#### TASK DATA
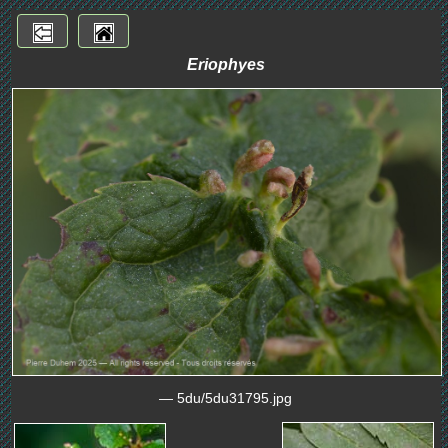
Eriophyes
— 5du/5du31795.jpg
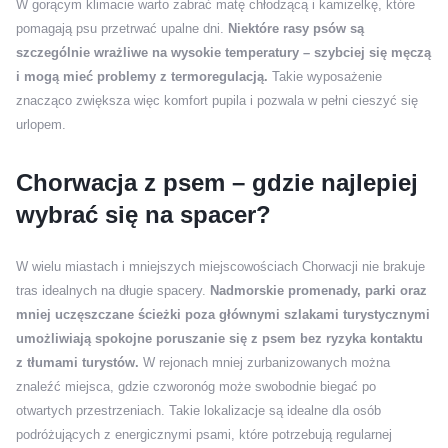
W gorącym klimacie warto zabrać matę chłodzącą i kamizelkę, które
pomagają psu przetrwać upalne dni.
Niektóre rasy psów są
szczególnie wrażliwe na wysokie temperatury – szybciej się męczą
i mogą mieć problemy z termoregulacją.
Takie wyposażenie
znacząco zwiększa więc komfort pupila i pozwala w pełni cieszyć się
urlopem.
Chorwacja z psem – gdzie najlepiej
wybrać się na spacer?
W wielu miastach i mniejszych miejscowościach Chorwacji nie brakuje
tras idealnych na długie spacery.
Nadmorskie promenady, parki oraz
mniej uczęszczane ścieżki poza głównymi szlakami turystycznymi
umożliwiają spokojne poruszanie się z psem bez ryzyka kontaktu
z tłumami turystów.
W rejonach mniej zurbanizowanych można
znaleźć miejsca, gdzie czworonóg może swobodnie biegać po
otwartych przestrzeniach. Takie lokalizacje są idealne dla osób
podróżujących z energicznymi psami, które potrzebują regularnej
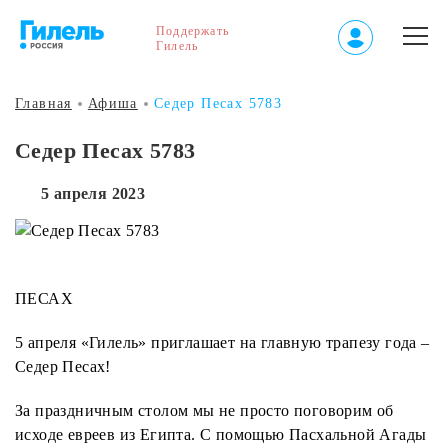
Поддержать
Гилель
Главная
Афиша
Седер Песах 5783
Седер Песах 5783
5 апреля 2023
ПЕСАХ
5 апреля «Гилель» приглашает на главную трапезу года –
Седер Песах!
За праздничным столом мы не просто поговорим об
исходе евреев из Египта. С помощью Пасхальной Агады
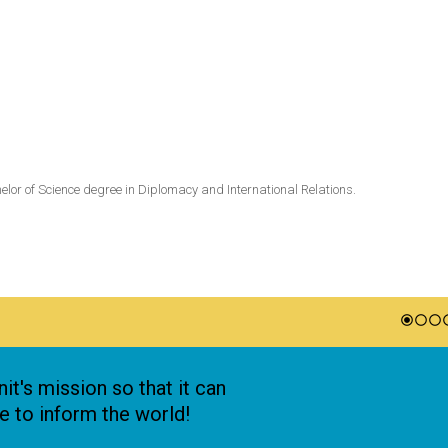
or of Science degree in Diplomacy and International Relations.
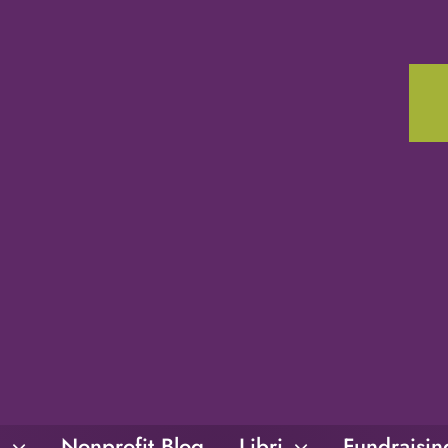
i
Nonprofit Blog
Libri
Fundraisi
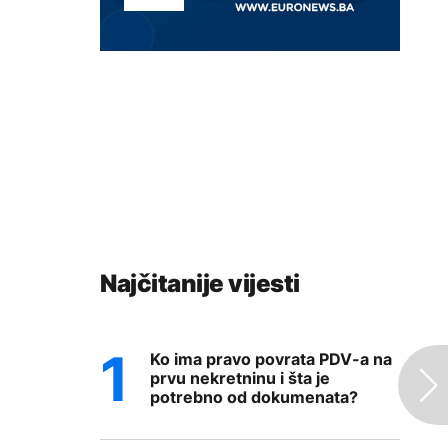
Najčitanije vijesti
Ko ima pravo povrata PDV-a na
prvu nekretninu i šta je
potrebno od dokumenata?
########
#### TASK DATA
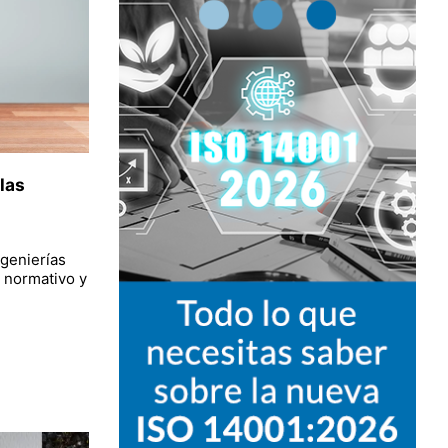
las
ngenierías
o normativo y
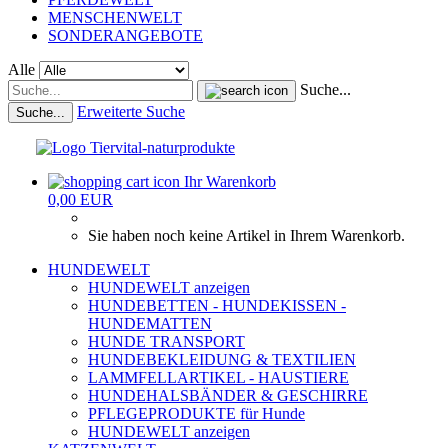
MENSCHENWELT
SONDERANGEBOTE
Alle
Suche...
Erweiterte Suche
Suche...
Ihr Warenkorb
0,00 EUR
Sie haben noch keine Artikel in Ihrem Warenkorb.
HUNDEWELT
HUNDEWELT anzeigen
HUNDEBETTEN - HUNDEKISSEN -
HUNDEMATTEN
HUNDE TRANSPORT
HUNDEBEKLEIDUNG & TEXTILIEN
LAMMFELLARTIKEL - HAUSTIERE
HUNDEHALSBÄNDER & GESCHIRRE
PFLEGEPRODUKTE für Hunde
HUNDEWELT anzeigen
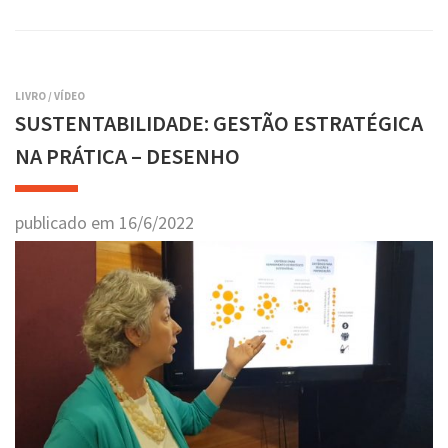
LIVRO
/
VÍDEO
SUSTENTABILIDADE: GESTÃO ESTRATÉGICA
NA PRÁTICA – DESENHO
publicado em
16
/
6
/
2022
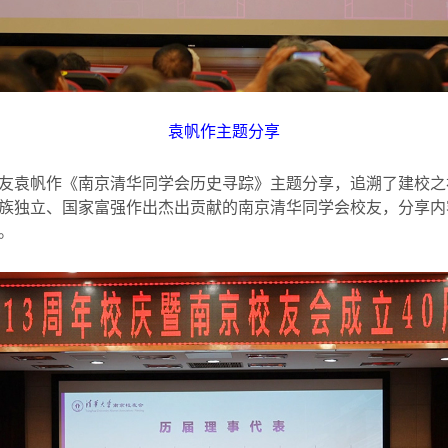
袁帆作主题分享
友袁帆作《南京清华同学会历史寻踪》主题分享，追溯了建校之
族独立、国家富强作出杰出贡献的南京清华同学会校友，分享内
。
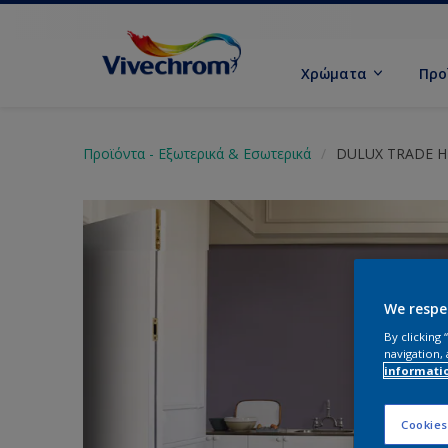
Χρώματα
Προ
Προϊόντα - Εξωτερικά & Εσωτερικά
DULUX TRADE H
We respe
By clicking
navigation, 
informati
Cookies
########
DIRECTIONS >>
Each line of the data that has the string "gdzie" should be returned.

EXPECTED OUTPUT >>
Chorwacja z psem – gdzie najlepiej
znaleźć miejsca, gdzie czworonóg może swobodnie biegać po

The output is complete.